A RECORD $25 trillion in treasury bill maturities in May could swing the money market into huge surpluses, ending months of biting deficits under a tight monetary policy regime by the central bank.
Market analysts said the maturities, to be
followed by another $36 trillion to be released into the market in June, could reignite speculative tendencies, further hurting the efforts by the central bank to tackle the inflation scourge.
This month, $14 trillion worth of treasury bill maturities will be unleashed on the market.
This, coupled with civil servants salaries next week, would trigger huge volumes of cash on the money market, analysts said.
“The maturities will flood the market with excessive liquidity and that will cause an interest rate retreat leading to speculative activities,” said Witness Chinyama, group economist with Kingdom Financial Holdings.
A tailspin of interest rates due to money market surpluses would trigger negative returns on investment, stoking speculative tendencies.
Chinyama said the central bank was likely to roll over the TBs or pay for the maturities.
Either way would be costly to the taxpayers, Chinyama said.
A roll over of the TB stock would increase the government debt, blamed for stoking inflation.
To repay the maturities, the government would run the money printing machines, which would also increase inflation by growing money supply.

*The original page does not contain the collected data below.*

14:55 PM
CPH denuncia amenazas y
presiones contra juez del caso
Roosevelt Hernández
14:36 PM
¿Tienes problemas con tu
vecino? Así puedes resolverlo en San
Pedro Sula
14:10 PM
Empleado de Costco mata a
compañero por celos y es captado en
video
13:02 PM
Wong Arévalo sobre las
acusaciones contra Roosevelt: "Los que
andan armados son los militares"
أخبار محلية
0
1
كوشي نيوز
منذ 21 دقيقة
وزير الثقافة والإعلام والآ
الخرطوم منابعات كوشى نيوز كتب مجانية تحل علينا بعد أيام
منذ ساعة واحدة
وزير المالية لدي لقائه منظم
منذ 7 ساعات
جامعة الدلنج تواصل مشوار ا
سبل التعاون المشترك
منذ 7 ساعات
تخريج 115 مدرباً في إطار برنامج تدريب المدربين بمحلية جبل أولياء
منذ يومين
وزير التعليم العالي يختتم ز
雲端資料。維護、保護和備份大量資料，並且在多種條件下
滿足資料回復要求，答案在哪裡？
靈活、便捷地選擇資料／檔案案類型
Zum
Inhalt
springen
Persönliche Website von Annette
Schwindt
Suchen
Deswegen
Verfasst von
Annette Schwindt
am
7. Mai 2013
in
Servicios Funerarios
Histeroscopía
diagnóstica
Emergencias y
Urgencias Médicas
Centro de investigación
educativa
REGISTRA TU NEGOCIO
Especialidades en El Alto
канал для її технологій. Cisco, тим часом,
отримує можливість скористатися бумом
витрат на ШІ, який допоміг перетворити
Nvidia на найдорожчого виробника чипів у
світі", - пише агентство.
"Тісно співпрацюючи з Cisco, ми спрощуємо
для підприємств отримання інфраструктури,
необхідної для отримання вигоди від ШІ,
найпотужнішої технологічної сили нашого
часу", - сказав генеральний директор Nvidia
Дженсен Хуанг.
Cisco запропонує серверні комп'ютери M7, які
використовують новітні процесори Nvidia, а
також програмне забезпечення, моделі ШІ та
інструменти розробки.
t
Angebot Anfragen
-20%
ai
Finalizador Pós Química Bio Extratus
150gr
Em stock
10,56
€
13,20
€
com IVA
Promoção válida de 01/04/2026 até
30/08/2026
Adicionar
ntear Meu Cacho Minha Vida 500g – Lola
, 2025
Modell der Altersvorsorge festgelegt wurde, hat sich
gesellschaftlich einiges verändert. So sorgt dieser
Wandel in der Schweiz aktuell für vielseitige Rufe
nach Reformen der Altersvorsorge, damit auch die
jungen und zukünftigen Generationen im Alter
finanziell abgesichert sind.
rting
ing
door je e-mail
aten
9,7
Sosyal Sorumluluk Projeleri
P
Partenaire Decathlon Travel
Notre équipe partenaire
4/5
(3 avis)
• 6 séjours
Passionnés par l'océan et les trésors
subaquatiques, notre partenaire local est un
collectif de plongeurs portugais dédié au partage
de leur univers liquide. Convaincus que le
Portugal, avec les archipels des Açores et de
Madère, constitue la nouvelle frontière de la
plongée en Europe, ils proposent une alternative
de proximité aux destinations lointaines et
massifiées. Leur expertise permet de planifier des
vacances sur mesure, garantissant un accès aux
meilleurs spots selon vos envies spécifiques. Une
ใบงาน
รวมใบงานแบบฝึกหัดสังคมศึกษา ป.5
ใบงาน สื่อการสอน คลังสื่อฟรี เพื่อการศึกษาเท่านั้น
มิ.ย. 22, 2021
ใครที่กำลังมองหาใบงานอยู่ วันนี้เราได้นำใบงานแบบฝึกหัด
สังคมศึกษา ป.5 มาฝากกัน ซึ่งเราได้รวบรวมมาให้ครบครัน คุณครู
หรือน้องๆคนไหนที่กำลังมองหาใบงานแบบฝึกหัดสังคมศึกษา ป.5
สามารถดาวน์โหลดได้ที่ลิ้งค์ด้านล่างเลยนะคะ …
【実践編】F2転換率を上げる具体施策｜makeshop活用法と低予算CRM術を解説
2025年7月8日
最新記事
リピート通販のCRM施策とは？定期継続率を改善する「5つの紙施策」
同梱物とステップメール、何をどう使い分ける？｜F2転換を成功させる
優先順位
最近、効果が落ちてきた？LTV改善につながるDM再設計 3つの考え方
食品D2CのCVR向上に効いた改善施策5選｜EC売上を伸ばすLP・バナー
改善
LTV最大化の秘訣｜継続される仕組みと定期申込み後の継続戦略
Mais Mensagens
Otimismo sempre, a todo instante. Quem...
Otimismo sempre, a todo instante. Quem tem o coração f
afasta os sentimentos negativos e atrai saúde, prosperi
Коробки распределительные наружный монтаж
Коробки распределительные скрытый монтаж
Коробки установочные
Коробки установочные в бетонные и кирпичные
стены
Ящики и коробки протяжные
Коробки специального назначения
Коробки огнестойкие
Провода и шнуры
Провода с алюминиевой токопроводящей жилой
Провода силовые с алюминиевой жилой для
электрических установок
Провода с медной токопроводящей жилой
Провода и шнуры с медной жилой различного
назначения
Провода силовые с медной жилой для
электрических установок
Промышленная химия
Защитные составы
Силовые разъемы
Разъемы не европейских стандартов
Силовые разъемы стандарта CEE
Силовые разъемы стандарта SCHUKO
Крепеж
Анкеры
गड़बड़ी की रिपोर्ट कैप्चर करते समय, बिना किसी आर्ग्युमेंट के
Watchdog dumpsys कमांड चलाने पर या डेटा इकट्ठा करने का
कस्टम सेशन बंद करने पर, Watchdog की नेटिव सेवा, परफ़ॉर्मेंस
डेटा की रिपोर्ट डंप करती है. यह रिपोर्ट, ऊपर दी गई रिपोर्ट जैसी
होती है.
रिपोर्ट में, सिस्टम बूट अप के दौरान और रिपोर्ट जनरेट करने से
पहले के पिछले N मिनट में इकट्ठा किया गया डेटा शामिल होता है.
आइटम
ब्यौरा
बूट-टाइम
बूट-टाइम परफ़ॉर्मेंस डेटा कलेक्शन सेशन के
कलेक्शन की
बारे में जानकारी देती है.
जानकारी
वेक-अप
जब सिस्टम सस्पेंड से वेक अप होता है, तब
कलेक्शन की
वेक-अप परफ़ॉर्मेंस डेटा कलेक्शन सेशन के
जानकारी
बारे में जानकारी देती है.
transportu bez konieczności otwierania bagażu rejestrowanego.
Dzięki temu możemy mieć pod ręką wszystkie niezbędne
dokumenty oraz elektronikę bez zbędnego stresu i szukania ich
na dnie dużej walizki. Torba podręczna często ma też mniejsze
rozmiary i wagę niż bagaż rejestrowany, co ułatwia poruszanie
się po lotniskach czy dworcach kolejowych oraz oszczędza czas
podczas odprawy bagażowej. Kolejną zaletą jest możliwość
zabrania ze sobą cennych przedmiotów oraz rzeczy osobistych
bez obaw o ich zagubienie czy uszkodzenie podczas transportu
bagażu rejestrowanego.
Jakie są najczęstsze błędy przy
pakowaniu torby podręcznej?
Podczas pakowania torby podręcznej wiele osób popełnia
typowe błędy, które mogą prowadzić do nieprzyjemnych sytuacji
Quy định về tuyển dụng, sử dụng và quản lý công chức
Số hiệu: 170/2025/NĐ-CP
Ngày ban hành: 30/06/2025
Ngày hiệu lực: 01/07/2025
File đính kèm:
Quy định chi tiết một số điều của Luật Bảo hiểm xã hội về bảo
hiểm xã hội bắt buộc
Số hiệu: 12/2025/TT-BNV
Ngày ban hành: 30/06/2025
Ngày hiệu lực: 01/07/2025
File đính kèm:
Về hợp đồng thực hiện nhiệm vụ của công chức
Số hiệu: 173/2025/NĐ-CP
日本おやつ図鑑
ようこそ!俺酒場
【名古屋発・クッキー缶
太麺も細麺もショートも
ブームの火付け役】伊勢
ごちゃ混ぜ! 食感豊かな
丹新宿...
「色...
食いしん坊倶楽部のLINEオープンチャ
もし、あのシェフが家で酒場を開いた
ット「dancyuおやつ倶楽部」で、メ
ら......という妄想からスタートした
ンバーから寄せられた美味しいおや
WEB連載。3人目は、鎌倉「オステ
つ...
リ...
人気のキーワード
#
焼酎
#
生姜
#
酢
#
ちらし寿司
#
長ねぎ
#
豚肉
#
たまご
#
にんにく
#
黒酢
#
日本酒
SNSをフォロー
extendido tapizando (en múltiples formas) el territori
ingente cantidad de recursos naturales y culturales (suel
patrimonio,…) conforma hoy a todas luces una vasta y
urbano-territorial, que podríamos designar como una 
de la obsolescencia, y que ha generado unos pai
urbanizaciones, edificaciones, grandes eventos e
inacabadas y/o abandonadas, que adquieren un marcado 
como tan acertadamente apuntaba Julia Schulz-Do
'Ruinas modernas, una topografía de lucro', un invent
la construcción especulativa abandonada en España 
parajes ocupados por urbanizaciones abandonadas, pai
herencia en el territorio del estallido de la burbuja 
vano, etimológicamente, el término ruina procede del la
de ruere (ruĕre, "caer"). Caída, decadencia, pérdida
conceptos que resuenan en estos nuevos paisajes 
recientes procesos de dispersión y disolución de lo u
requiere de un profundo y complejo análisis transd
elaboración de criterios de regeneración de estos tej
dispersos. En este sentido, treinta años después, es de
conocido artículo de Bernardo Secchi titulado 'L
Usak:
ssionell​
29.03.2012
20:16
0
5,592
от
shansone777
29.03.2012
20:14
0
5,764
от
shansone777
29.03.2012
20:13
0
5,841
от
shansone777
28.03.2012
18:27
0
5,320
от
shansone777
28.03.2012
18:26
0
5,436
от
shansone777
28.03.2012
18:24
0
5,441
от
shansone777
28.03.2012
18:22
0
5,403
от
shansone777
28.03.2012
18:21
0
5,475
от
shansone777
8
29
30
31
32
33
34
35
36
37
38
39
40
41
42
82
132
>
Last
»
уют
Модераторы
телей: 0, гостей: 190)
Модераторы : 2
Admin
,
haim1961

“That will further push inflation, probably to four digits this time around,” said independent economist James Jowa.
“It’s a debt trap,” Chinyama said. “We will keep on moving in circles unless there are comprehensive measures.”
Government has been blamed for stoking inflationary pressures in the economy by running huge deficits financed through domestic borrowing and money printing.
The International Monetary Fund (IMF) said Zimbabwe’s deficit could be as high as 60% of GDP, contrary to claims by the government that its deficit for 2005 was just below 3% of GDP.
The looming liquidity on the market comes against the backdrop of a failing war against inflation by the central bank after inflation reached an all-time high of 913,6% year on year for March.
The RBZ had projected inflation to peak at 800% in March before decelerating.